┌────────
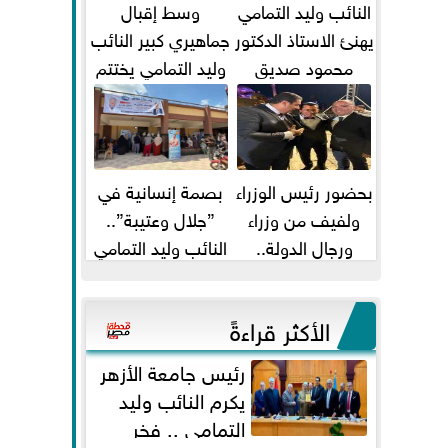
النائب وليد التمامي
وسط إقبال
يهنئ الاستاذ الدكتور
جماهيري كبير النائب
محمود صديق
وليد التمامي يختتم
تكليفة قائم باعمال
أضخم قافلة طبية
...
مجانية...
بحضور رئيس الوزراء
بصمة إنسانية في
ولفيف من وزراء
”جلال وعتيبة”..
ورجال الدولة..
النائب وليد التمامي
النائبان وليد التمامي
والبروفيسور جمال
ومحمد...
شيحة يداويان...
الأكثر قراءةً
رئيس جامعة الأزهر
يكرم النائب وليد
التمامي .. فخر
└────────
┌────────
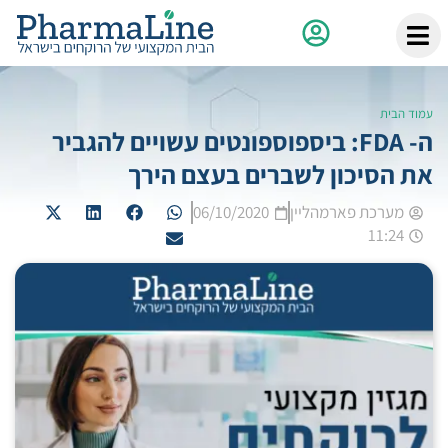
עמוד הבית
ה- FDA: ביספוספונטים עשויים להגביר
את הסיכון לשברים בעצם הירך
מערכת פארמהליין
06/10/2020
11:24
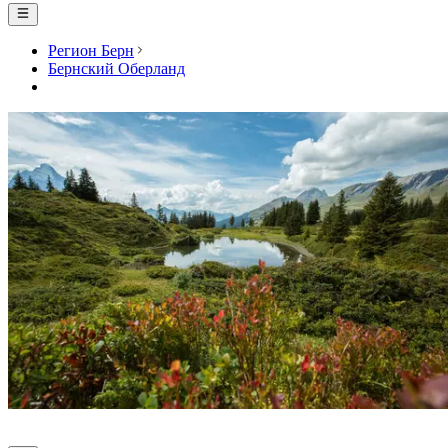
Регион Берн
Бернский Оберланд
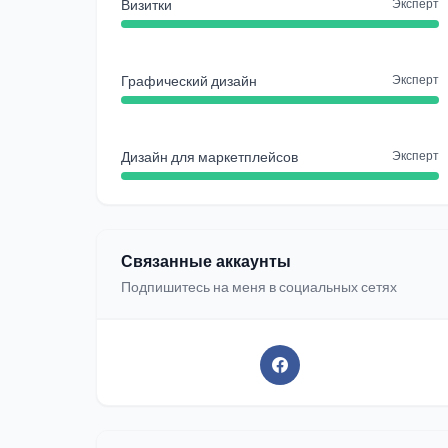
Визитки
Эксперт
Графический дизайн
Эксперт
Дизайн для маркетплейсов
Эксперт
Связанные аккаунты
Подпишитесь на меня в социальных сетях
└────────
__WORK ITEM__
Set down, exactly as they stand above, the lines starting with the line with "تكليفة قائم باعمال" and going on through the line with "رئيس جامعة الأزهر", and no others.

__SOLUTION__
تكليفة قائم باعمال
أضخم قافلة طبية
...
مجانية...
بحضور رئيس الوزراء
بصمة إنسانية في
ولفيف من وزراء
”جلال وعتيبة”..
ورجال الدولة..
النائب وليد التمامي
النائبان وليد التمامي
والبروفيسور جمال
ومحمد...
شيحة يداويان...
الأكثر قراءةً
رئيس جامعة الأزهر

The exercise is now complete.